Is it possible to use the Any trait through channels?

Question

This example is not right but it gives an idea of what I expect:

fn main() {
    let (chan, port) = channel();

    load(chan);

    let r = port.recv().unwrap().unwrap();
    println!("{}", r.downcast_ref::<String>().unwrap());
}

pub fn load<T:Send + Any>(sender: Sender<Option<T>>) {
    // do some works

    sender.send(Some(String::new("test") as Any);
}

I can't go further than this, due to these kinds of errors:

error: non-scalar cast:
error: cast to unsized type:

I am not sure, but Servo has something similar using the Deserialize/Serialize traits from Serde.

Answer 1

Yes, it is possible to send a boxed trait object of the Any trait through a channel:

use std::sync::mpsc::{channel, Sender};
use std::any::Any;

fn main() {
    let (chan, port) = channel();

    load(chan);

    let r = port.recv().expect("Unable to receive");
    println!("{}", r.downcast_ref::<String>().expect("Not a string"));
}

pub fn load(sender: Sender<Box<Any>>) {
    let s = String::from("test");
    let s = Box::new(s) as Box<Any>;
    sender.send(s).expect("Unable to send");
}

---

Your original attempt doesn't make sense:

pub fn load<T:Send + Any>(sender: Sender<Option<T>>)
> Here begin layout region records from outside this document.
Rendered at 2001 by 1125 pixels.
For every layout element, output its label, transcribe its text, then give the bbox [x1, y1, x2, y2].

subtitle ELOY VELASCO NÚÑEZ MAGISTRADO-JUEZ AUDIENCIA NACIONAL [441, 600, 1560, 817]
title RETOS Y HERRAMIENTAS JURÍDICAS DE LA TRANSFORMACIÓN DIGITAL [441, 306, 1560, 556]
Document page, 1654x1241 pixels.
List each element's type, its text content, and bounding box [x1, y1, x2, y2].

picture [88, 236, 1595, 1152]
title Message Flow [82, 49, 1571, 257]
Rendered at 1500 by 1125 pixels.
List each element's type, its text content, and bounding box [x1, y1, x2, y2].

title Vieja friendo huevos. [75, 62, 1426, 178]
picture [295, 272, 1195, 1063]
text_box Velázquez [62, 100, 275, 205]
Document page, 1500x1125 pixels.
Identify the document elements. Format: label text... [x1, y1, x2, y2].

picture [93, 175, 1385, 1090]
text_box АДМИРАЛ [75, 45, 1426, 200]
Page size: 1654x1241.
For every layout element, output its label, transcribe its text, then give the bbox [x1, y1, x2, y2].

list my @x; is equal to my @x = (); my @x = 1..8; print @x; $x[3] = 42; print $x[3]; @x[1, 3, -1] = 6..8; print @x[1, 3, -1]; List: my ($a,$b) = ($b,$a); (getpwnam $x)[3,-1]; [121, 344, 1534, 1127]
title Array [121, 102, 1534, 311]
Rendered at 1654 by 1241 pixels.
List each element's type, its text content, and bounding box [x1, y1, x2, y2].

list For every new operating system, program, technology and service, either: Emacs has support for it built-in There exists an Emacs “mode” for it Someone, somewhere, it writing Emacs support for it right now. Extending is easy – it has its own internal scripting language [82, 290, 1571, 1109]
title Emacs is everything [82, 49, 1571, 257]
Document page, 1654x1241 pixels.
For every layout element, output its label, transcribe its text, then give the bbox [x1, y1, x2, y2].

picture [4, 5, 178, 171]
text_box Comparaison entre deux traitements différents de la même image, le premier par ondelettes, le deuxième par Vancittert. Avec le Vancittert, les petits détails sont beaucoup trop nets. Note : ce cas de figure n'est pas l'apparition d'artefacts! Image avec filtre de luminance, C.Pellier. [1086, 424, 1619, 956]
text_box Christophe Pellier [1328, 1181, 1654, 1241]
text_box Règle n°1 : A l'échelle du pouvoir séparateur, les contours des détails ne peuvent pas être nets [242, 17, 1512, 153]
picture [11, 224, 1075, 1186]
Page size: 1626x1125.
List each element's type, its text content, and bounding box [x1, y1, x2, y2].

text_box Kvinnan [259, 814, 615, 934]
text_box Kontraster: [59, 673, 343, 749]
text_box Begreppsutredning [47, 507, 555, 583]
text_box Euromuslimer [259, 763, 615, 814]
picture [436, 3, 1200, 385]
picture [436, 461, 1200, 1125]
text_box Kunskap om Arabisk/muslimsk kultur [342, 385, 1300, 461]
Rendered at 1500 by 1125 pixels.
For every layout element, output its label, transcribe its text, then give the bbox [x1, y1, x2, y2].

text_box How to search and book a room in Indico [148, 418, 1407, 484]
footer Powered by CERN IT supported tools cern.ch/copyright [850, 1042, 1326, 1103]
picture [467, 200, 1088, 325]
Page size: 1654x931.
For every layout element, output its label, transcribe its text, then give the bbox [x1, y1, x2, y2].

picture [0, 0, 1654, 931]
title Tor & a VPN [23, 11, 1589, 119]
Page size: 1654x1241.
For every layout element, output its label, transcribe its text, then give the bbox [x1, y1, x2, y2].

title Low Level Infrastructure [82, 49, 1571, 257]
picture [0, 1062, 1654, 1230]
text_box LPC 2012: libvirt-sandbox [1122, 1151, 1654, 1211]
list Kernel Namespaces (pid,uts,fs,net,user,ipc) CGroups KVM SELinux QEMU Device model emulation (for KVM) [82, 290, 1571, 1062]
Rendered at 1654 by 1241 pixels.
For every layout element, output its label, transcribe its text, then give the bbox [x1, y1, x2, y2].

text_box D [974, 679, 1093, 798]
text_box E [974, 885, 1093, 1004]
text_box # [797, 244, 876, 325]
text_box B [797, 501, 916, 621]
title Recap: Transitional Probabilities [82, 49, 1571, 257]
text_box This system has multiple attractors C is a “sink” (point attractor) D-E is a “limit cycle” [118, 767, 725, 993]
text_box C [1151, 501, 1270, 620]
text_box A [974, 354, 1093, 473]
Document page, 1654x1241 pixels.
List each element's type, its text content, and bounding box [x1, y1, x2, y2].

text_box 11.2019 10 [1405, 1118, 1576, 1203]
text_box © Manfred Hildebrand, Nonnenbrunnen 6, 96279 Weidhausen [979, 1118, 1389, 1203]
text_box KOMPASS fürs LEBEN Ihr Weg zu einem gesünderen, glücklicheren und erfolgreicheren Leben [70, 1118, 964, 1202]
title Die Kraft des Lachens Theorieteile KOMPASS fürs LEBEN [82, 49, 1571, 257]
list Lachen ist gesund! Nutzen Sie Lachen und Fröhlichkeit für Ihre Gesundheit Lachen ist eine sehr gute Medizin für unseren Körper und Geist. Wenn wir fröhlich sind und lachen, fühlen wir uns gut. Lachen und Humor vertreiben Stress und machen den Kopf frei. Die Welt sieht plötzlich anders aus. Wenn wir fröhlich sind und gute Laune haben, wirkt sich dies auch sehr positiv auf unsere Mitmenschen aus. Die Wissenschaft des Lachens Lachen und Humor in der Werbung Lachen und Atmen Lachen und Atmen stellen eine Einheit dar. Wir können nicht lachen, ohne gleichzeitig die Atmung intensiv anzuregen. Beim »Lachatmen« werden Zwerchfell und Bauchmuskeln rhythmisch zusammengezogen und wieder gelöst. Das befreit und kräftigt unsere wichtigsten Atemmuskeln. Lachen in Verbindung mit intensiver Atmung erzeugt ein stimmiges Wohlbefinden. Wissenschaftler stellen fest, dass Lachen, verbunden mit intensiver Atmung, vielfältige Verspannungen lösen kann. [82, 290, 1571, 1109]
A generic type is determined at compile time, which means that T is a fixed type, such as String. If you know the type that is going through the channel, you don't need to use Any

String::new("test") as Any

This doesn't make sense because String::new takes no arguments. Additionally, you cannot cast a value to a trait - traits have no known size. They always need to be behind a pointer of some kind.